Saved entries:
•••
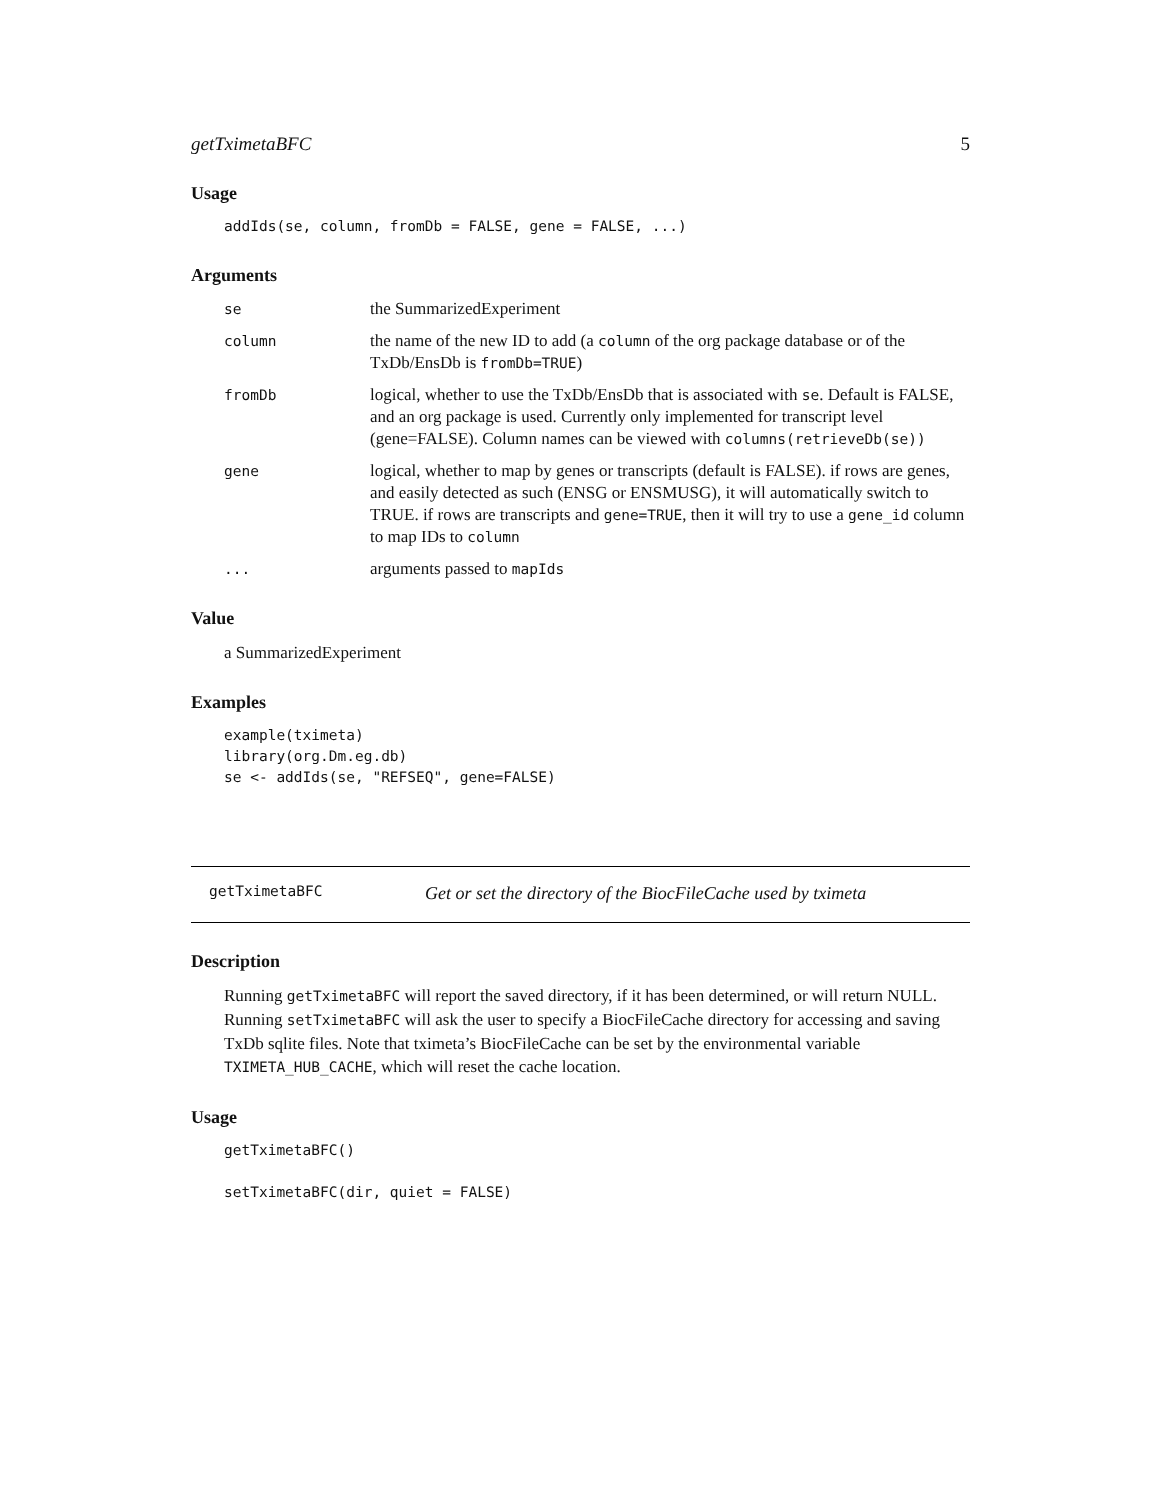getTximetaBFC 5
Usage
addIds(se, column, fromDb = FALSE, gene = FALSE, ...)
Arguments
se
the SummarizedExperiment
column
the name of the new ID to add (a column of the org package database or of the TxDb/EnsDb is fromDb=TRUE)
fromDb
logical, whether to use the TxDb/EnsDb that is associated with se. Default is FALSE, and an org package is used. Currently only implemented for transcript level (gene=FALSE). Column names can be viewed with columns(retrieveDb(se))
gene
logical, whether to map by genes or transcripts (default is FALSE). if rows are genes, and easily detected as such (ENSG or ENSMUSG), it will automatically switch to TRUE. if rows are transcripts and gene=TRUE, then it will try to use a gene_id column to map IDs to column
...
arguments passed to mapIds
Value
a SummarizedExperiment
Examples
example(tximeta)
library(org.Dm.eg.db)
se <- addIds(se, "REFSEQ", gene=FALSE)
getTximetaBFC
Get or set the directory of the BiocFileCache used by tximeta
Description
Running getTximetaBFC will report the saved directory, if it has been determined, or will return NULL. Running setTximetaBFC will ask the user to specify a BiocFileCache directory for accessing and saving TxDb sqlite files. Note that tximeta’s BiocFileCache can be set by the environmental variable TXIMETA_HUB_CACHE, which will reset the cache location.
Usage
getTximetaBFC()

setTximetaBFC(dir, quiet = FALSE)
•••
* _WHAT YOU HAVE TO DO_
Before handing back the copy, remove the pictures; otherwise print the data exactly.

* _SOLUTION TO THIS TASK_
getTximetaBFC 5
Usage
addIds(se, column, fromDb = FALSE, gene = FALSE, ...)
Arguments
se
the SummarizedExperiment
column
the name of the new ID to add (a column of the org package database or of the TxDb/EnsDb is fromDb=TRUE)
fromDb
logical, whether to use the TxDb/EnsDb that is associated with se. Default is FALSE, and an org package is used. Currently only implemented for transcript level (gene=FALSE). Column names can be viewed with columns(retrieveDb(se))
gene
logical, whether to map by genes or transcripts (default is FALSE). if rows are genes, and easily detected as such (ENSG or ENSMUSG), it will automatically switch to TRUE. if rows are transcripts and gene=TRUE, then it will try to use a gene_id column to map IDs to column
...
arguments passed to mapIds
Value
a SummarizedExperiment
Examples
example(tximeta)
library(org.Dm.eg.db)
se <- addIds(se, "REFSEQ", gene=FALSE)
getTximetaBFC
Get or set the directory of the BiocFileCache used by tximeta
Description
Running getTximetaBFC will report the saved directory, if it has been determined, or will return NULL. Running setTximetaBFC will ask the user to specify a BiocFileCache directory for accessing and saving TxDb sqlite files. Note that tximeta’s BiocFileCache can be set by the environmental variable TXIMETA_HUB_CACHE, which will reset the cache location.
Usage
getTximetaBFC()

setTximetaBFC(dir, quiet = FALSE)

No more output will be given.